Governors across New England have declared states of emergencyHeavy snow is falling in the US north-east, where a "potentially historic" winter storm could bring up to 3ft (91cm) of snow in some areas. Flights to and from New York have been cancelled and power cuts are reported as blizzards from the Great Lakes descend on parts of New England.
People have been warned to stay off the roads, and stock up on food and other supplies.
Winds of up to 75mph (120km/h) were expected to create deep drifts.
The National Weather Service said the combination of two weather systems from the polar and sub-tropical jet streams would produce a "potentially historic" storm.
'State of emergency'
Blizzard warnings are in effect for parts of New Jersey, New York, Massachusetts, Rhode Island and Connecticut, and extend into New Hampshire and Maine.
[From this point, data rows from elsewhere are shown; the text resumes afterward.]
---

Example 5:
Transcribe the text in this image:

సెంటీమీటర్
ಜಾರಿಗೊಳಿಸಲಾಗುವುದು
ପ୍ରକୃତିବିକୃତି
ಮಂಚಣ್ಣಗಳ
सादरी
The heaviest snowfall was expected overnight on Friday and in the early hours of Saturday.
By Friday afternoon governors in the states of New York, Massachusetts, New Hampshire, Rhode Island, Connecticut and Maine had declared states of emergency and driving bans.
In Rhode Island, utility companies said 45,000 people were without power with more than 8in of snow on the ground.
In Canada, meanwhile, up to 25cm of snow as well as strong wind gusts are expected in the southern part of Ontario province, with flurries also forecast in Quebec.
Ontario has already seen 200 vehicle accidents, the CBC reported. At least three people have been killed.
Snow was also blamed for a 19-car pile-up in Maine on Friday.
In Boston, where schools were preemptively closed on Friday, Mayor Thomas Menino urged businesses to consider allowing staff to stay home to reduce the risk of commuters getting stranded.
While schools and transportation in the city remain open for now, Mr Bloomberg advised New Yorkers to stock up on supplies, including medicine.
Meanwhile, meteorologists stressed the forecasts were not exaggerating the severity of the storm.
"This one doesn't come along every day. This is going to be a dangerous winter storm," said Alan Dunham, meteorologist for the National Weather Service.
"Wherever you need to get to, get there by Friday afternoon and don't plan on leaving."